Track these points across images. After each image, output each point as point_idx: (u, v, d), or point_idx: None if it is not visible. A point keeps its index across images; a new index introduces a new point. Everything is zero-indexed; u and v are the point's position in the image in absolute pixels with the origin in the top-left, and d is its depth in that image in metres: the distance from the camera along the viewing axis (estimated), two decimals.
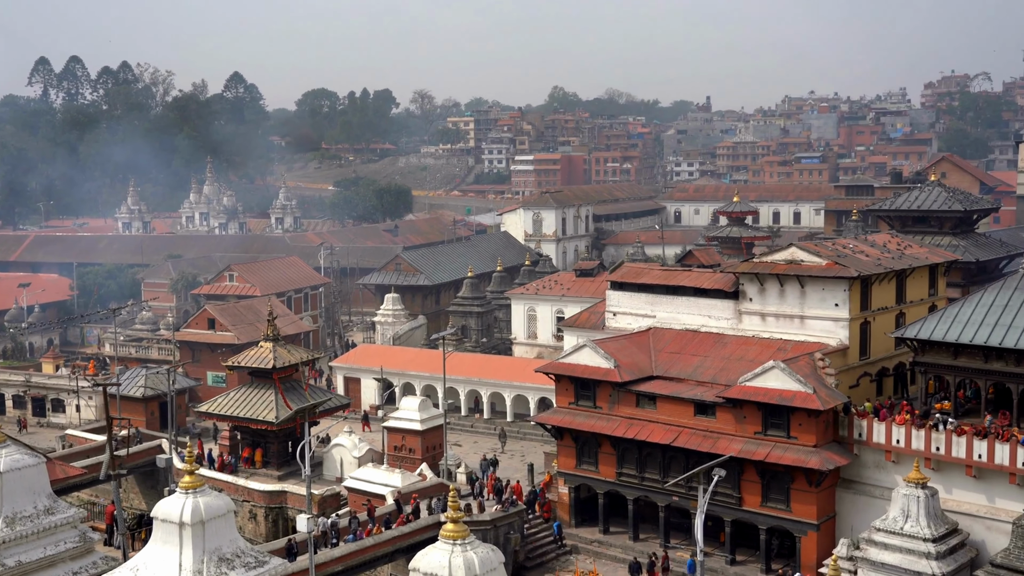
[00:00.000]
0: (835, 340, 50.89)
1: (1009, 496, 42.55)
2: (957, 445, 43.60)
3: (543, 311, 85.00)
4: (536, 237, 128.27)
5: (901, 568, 40.98)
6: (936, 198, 72.54)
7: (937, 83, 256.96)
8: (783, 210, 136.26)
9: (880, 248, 55.85)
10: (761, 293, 53.41)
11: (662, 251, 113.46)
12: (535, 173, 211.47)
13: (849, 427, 46.87)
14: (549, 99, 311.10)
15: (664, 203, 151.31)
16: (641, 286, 58.65)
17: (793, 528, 47.14)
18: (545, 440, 64.14)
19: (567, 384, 54.00)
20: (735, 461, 46.62)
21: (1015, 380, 44.10)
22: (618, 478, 52.41)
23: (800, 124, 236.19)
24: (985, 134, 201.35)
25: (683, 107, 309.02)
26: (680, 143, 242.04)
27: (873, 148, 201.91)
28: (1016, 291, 45.55)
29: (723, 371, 50.65)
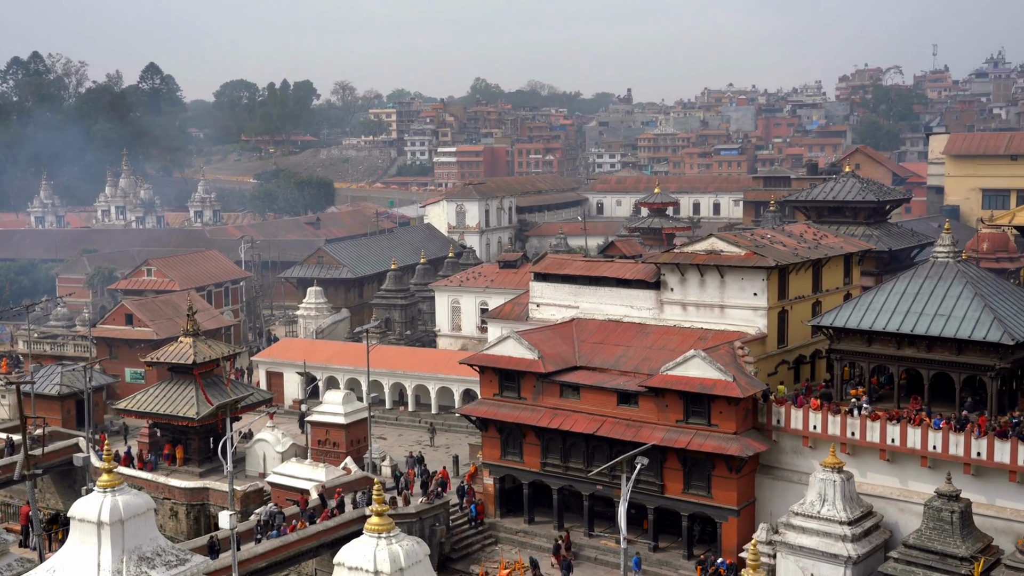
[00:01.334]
0: (754, 329, 51.81)
1: (921, 479, 43.79)
2: (871, 430, 44.74)
3: (467, 303, 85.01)
4: (459, 229, 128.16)
5: (818, 551, 41.96)
6: (850, 189, 74.22)
7: (851, 76, 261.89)
8: (703, 201, 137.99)
9: (797, 238, 56.94)
10: (682, 283, 54.12)
11: (585, 242, 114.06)
12: (458, 165, 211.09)
13: (768, 414, 47.79)
14: (471, 91, 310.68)
15: (586, 195, 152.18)
16: (564, 277, 59.01)
17: (714, 514, 47.94)
18: (470, 432, 64.27)
19: (491, 376, 54.15)
20: (657, 449, 47.23)
21: (926, 366, 45.37)
22: (543, 468, 52.76)
23: (719, 116, 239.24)
24: (897, 126, 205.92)
25: (605, 99, 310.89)
26: (602, 135, 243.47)
27: (790, 140, 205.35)
28: (927, 279, 46.81)
29: (645, 360, 51.24)
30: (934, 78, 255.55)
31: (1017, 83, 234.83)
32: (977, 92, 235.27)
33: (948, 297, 45.21)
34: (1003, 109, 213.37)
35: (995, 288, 46.80)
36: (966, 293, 44.93)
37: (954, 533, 40.14)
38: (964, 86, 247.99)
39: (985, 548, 40.31)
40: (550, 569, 48.96)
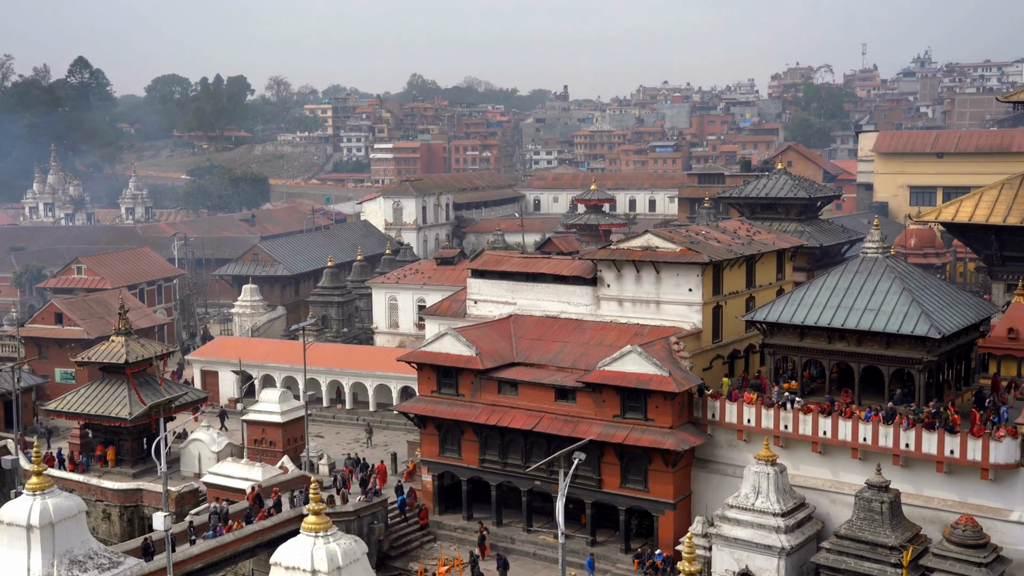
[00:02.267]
0: (689, 324, 52.38)
1: (852, 470, 44.64)
2: (804, 423, 45.50)
3: (404, 300, 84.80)
4: (397, 226, 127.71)
5: (753, 543, 42.60)
6: (783, 186, 75.37)
7: (783, 75, 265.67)
8: (639, 198, 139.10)
9: (731, 234, 57.68)
10: (618, 279, 54.53)
11: (522, 239, 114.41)
12: (395, 161, 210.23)
13: (703, 408, 48.37)
14: (408, 87, 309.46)
15: (523, 191, 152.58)
16: (502, 274, 59.14)
17: (651, 508, 48.42)
18: (408, 429, 64.12)
19: (429, 372, 54.11)
20: (595, 444, 47.56)
21: (856, 359, 46.25)
22: (481, 464, 52.84)
23: (654, 113, 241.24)
24: (828, 124, 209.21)
25: (541, 96, 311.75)
26: (538, 132, 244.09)
27: (724, 137, 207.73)
28: (857, 275, 47.71)
29: (582, 356, 51.57)
30: (863, 77, 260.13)
31: (943, 83, 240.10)
32: (905, 91, 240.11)
33: (877, 292, 46.13)
34: (930, 108, 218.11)
35: (922, 283, 47.88)
36: (895, 288, 45.89)
37: (884, 523, 41.02)
38: (892, 85, 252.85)
39: (914, 537, 41.27)
40: (486, 563, 49.04)
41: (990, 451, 40.97)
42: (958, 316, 45.90)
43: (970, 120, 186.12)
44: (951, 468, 42.32)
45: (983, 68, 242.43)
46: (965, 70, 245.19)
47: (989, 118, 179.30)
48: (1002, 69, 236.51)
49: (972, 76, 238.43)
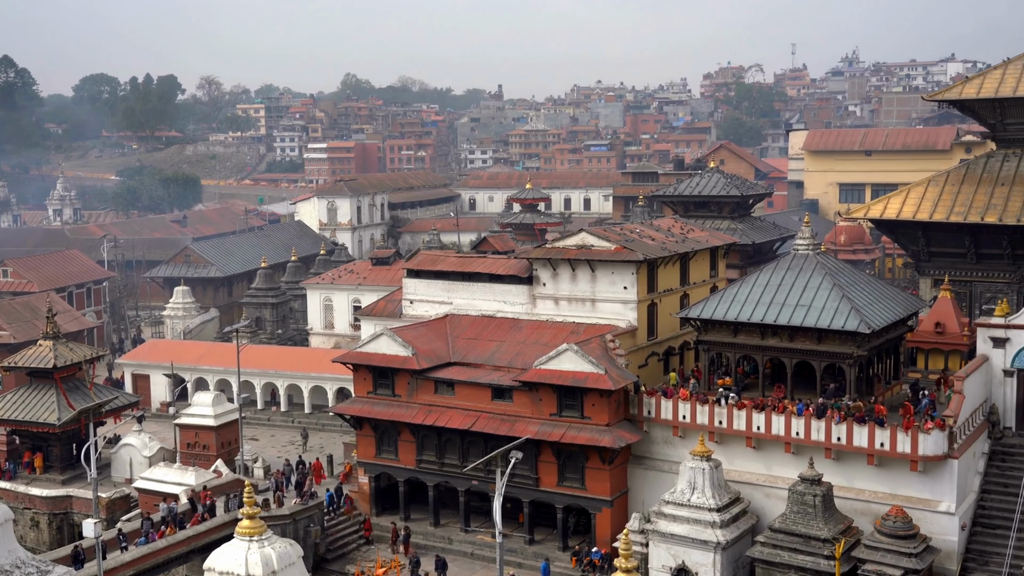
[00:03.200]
0: (624, 322, 52.68)
1: (785, 464, 45.22)
2: (738, 418, 46.00)
3: (339, 301, 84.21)
4: (331, 226, 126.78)
5: (689, 538, 42.95)
6: (715, 184, 76.19)
7: (715, 74, 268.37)
8: (574, 196, 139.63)
9: (665, 232, 58.13)
10: (554, 278, 54.66)
11: (457, 238, 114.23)
12: (329, 161, 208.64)
13: (639, 405, 48.67)
14: (342, 86, 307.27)
15: (459, 190, 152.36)
16: (437, 273, 58.97)
17: (588, 505, 48.60)
18: (344, 430, 63.69)
19: (365, 373, 53.76)
20: (532, 443, 47.64)
21: (789, 355, 46.88)
22: (418, 465, 52.63)
23: (588, 113, 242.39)
24: (759, 123, 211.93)
25: (476, 95, 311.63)
26: (473, 131, 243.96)
27: (657, 136, 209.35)
28: (788, 271, 48.36)
29: (519, 355, 51.60)
30: (793, 76, 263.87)
31: (871, 82, 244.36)
32: (834, 90, 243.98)
33: (808, 288, 46.80)
34: (858, 107, 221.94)
35: (852, 279, 48.70)
36: (825, 284, 46.59)
37: (817, 516, 41.62)
38: (821, 84, 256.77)
39: (846, 529, 41.94)
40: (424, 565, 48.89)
41: (919, 443, 41.77)
42: (887, 311, 46.76)
43: (897, 118, 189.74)
44: (882, 461, 43.08)
45: (909, 68, 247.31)
46: (892, 69, 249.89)
47: (915, 116, 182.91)
48: (927, 69, 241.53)
49: (898, 75, 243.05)
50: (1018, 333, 46.43)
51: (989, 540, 43.06)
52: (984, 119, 60.44)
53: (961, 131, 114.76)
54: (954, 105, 61.89)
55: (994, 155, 59.57)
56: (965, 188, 57.63)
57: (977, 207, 55.93)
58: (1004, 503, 44.19)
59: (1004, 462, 45.92)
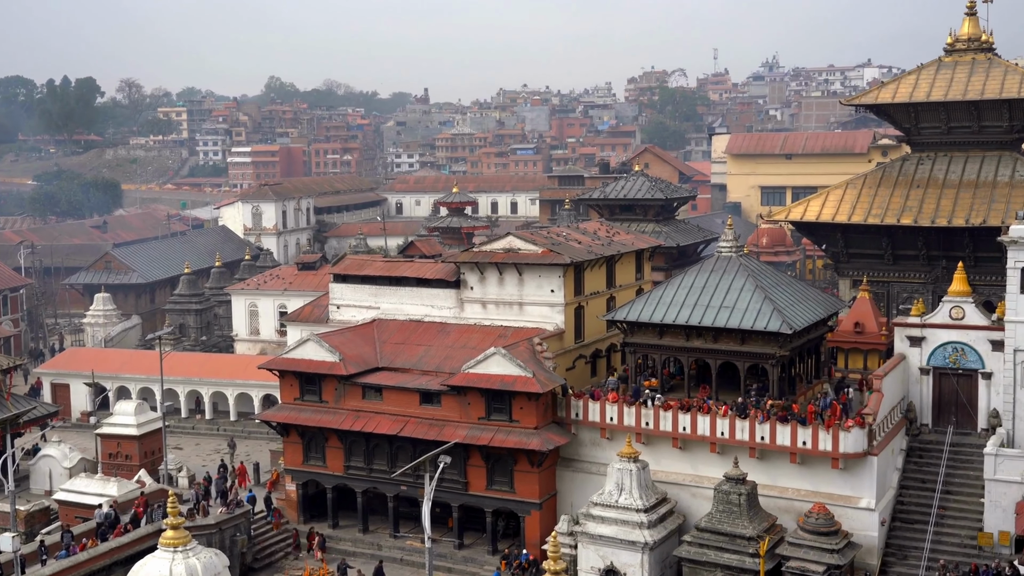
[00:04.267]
0: (552, 325, 52.94)
1: (710, 464, 45.84)
2: (664, 419, 46.51)
3: (265, 306, 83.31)
4: (256, 231, 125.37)
5: (617, 539, 43.30)
6: (640, 187, 76.97)
7: (639, 78, 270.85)
8: (501, 200, 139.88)
9: (591, 235, 58.56)
10: (481, 282, 54.74)
11: (384, 242, 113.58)
12: (253, 165, 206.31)
13: (567, 408, 48.94)
14: (266, 89, 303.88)
15: (385, 195, 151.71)
16: (364, 278, 58.69)
17: (517, 508, 48.74)
18: (271, 438, 63.07)
19: (292, 379, 53.28)
20: (461, 447, 47.65)
21: (713, 356, 47.54)
22: (346, 471, 52.31)
23: (515, 116, 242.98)
24: (682, 127, 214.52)
25: (402, 99, 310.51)
26: (400, 135, 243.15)
27: (583, 140, 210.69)
28: (712, 273, 49.04)
29: (447, 359, 51.56)
30: (715, 81, 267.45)
31: (790, 86, 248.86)
32: (755, 94, 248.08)
33: (732, 290, 47.50)
34: (778, 111, 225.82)
35: (774, 280, 49.57)
36: (748, 286, 47.33)
37: (742, 514, 42.27)
38: (743, 88, 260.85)
39: (770, 527, 42.66)
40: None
41: (840, 441, 42.66)
42: (808, 312, 47.67)
43: (816, 122, 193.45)
44: (804, 459, 43.89)
45: (827, 73, 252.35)
46: (811, 74, 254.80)
47: (834, 120, 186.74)
48: (845, 74, 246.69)
49: (817, 80, 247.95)
50: (933, 332, 47.71)
51: (908, 534, 44.17)
52: (899, 123, 61.99)
53: (878, 135, 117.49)
54: (871, 109, 63.41)
55: (909, 158, 61.11)
56: (882, 191, 59.03)
57: (893, 209, 57.32)
58: (922, 498, 45.36)
59: (921, 458, 47.15)
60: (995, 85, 57.04)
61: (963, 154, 58.90)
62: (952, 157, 59.06)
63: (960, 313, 47.20)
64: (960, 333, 47.20)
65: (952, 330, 47.36)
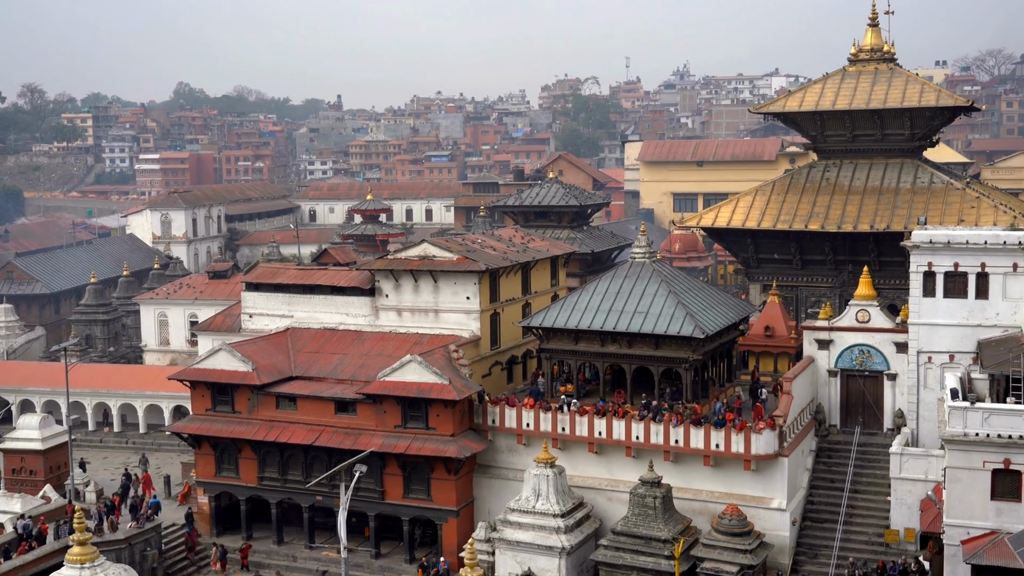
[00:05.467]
0: (468, 332, 52.91)
1: (626, 468, 46.24)
2: (580, 425, 46.79)
3: (175, 316, 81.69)
4: (165, 239, 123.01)
5: (534, 544, 43.41)
6: (555, 194, 77.39)
7: (552, 86, 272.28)
8: (415, 207, 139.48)
9: (506, 242, 58.71)
10: (397, 289, 54.47)
11: (298, 250, 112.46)
12: (162, 172, 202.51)
13: (483, 414, 48.94)
14: (175, 95, 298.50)
15: (298, 202, 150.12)
16: (277, 286, 57.99)
17: (434, 516, 48.55)
18: (182, 450, 61.93)
19: (203, 390, 52.36)
20: (377, 456, 47.34)
21: (628, 360, 47.99)
22: (260, 483, 51.55)
23: (429, 123, 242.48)
24: (596, 134, 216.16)
25: (315, 105, 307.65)
26: (313, 142, 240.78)
27: (497, 147, 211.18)
28: (626, 279, 49.53)
29: (362, 368, 51.19)
30: (628, 89, 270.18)
31: (701, 95, 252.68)
32: (666, 102, 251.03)
33: (646, 295, 48.03)
34: (689, 119, 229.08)
35: (687, 285, 50.26)
36: (661, 291, 47.91)
37: (657, 517, 42.71)
38: (654, 97, 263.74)
39: (685, 529, 43.18)
40: None
41: (752, 443, 43.38)
42: (720, 316, 48.43)
43: (726, 130, 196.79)
44: (717, 461, 44.55)
45: (737, 81, 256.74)
46: (720, 83, 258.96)
47: (743, 128, 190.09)
48: (753, 82, 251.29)
49: (727, 89, 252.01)
50: (841, 335, 48.85)
51: (818, 533, 45.10)
52: (806, 131, 63.39)
53: (786, 142, 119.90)
54: (778, 118, 64.77)
55: (816, 165, 62.51)
56: (790, 197, 60.27)
57: (801, 215, 58.55)
58: (831, 497, 46.37)
59: (830, 458, 48.20)
60: (897, 94, 58.69)
61: (867, 161, 60.46)
62: (857, 164, 60.58)
63: (866, 316, 48.39)
64: (866, 336, 48.41)
65: (858, 333, 48.53)
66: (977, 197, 56.14)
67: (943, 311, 45.03)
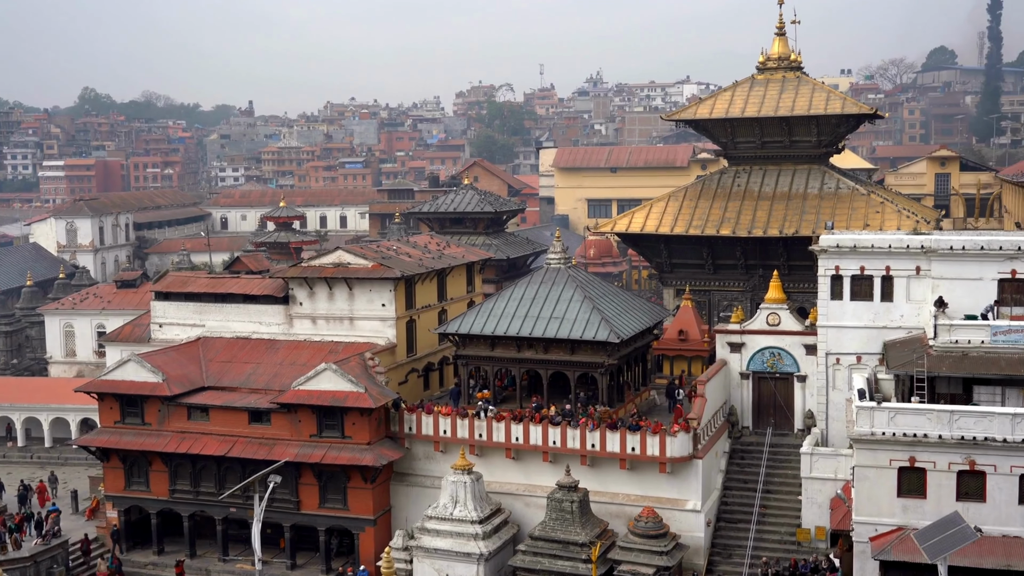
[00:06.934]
--*--
EXERCISE BRIEF: Write out the lines of the entries above exactly, beginning with the first and ending with the line that contains "28: (1016, 291, 45.55)". No picture goes in.

WRITTEN RESPONSE:
Track these points across images. After each image, output each point as point_idx: (u, v, d), or point_idx: None if it is not visible. A point keeps its index across images; a new index introduces a new point. Everything is zero-indexed; u and v are the point's position in the image in absolute pixels with the origin in the top-left, and d is its depth in that image in metres: the distance from the camera along the viewing axis (estimated), two decimals.
[00:00.000]
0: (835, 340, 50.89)
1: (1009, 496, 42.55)
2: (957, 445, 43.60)
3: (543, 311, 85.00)
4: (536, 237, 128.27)
5: (901, 568, 40.98)
6: (936, 198, 72.54)
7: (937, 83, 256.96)
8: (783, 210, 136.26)
9: (880, 248, 55.85)
10: (761, 293, 53.41)
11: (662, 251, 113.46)
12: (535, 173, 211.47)
13: (849, 427, 46.87)
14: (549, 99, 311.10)
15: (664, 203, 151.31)
16: (641, 286, 58.65)
17: (793, 528, 47.14)
18: (545, 440, 64.14)
19: (567, 384, 54.00)
20: (735, 461, 46.62)
21: (1015, 380, 44.10)
22: (618, 478, 52.41)
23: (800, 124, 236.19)
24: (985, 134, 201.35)
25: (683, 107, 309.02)
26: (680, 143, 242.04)
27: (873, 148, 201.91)
28: (1016, 291, 45.55)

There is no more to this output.